What this task involves
Scan the entries and copy each line where the word "addr" is present.

(Electronics source listings)
--------------------------------------------------
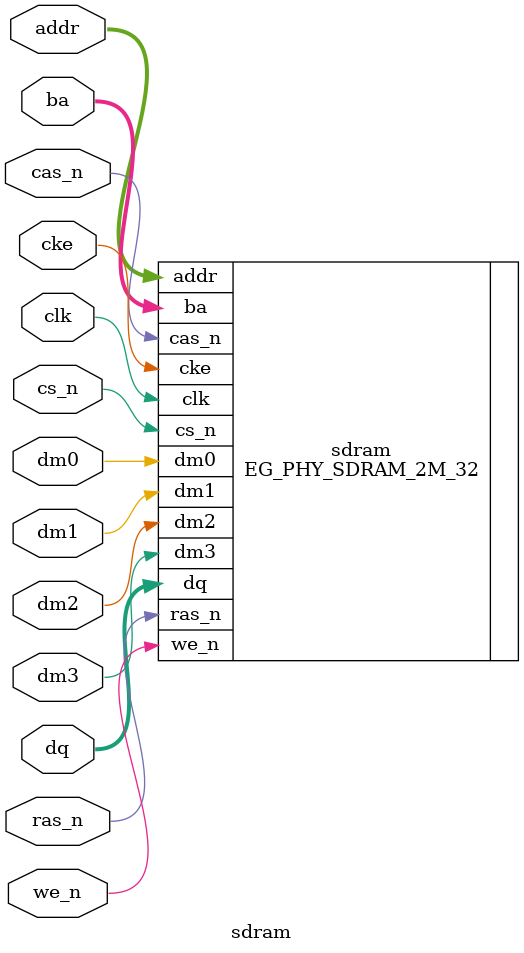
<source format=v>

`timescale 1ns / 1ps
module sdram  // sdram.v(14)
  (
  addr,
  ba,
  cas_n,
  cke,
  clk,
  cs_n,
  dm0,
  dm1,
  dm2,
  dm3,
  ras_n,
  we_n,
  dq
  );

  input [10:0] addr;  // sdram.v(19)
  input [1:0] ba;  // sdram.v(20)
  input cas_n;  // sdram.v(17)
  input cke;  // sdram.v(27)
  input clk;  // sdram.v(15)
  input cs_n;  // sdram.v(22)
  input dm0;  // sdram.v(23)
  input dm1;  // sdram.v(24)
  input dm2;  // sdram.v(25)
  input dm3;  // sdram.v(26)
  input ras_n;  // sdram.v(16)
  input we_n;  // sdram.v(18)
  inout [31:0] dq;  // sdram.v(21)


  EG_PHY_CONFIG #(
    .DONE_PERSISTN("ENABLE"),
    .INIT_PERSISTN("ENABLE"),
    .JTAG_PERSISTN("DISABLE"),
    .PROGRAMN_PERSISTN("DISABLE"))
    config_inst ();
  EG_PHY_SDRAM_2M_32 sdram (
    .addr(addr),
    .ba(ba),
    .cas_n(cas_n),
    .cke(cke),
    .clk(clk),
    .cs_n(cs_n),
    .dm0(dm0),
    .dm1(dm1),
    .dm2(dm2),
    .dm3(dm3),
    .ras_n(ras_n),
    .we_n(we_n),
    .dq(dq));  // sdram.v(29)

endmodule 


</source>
--------------------------------------------------
Answer space
  addr,
  input [10:0] addr;  // sdram.v(19)
    .addr(addr),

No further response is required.